Get someone to perform basic barn chores and housework. Find a responsible, horse-loving teen or college student to help out for a modest fee, or in exchange for riding lessons.
Decide whether at-home horsekeeping or boarding your horse would be the best option for your balancing needs. Some horsepeople prefer the cost savings and lack of commute that at-home horsekeeping offers. Others opt for the time savings and choreless advantage that boarding provides.
Showing is expensive, whether you’re an amateur working toward a world championship or a weekend warrior riding for fun. Such dollar-draining expenses as entry fees, hauling expenses, bed-and barn bills, and training and lessons call for a plump bank account. How do you cover your show costs, without compromising your family’s other financial needs?

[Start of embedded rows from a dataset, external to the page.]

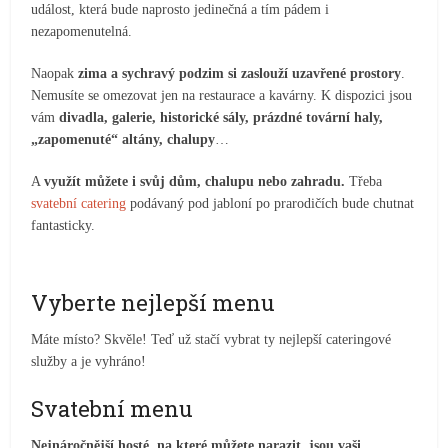
událost, která bude naprosto jedinečná a tím pádem i
nezapomenutelná.
Naopak
zima a sychravý podzim si zaslouží uzavřené prostory
.
Nemusíte se omezovat jen na restaurace a kavárny. K dispozici jsou
vám
divadla, galerie, historické sály, prázdné tovární haly,
„zapomenuté“ altány, chalupy
…
A
využít můžete i svůj dům, chalupu nebo zahradu.
Třeba
svatební catering
podávaný pod jabloní po prarodičích bude chutnat
fantasticky.
Vyberte nejlepší menu
Máte místo? Skvěle! Teď už stačí vybrat ty nejlepší cateringové
služby a je vyhráno!
Svatební menu
Nejnáročnější hosté, na které můžete narazit, jsou vaši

Consider building a budget in which you figure out roughly how much it’s going to cost to achieve your riding goal for the year. Next, work with your spouse to determine how your family can pull together to cut costs to enable you to afford your competitive goal.
Plan to attend shows that will maximize your opportunity to reach your competitive goal, such as multiday, multi-judge events with  large numbers of entries, and events with the biggest purses and the most added money. Take advantage of early-bird savings by sending in your entry form and payment before the deadline. You can also reduce your expenses by sharing a tack stall with another competitor, and/or working out of your trailer.
If you do a lot of long-distance hauling, reap the long-term savings of buying a tow vehicle and living-quarters trailer. Not only will you eliminate hauling fees, you’ll cut hotel and meal costs.
For economical and effective grooming supplies, purchase human-care products at discount stores. Examples include: human shampoo and conditioner to clean and condition your horse’s coat; black or clear liquid shoe polish for hoof polish; disposable razors and shaving cream for clipping touchups; baby powder, cornstarch, baby oil and petroleum jelly for highlighter; and thick-plastic-bristled hair brushes and combs for mane and tail detanglers.
As with the other elements in your life, balancing parenthood and your horse life takes planning, finagling and compromising, but it can be done. And with the help of family and friends, it’s much easier.
Limit your long-distance hauls and number of shows, opting to compete at nearby events instead. This enables you to go home each night, and possibly take your family with you.
Take time off from competing to support your children’s horse habits. Coach them on their equitation, get them involved in riding clubs, and haul them to shows. The perspective you gain from outside the arena may be a welcome change. Just because you’re taking a break from the show pen doesn’t mean you have to give up riding, though. Take up trail riding or train a young horse to keep you in shape and to hone your riding skills.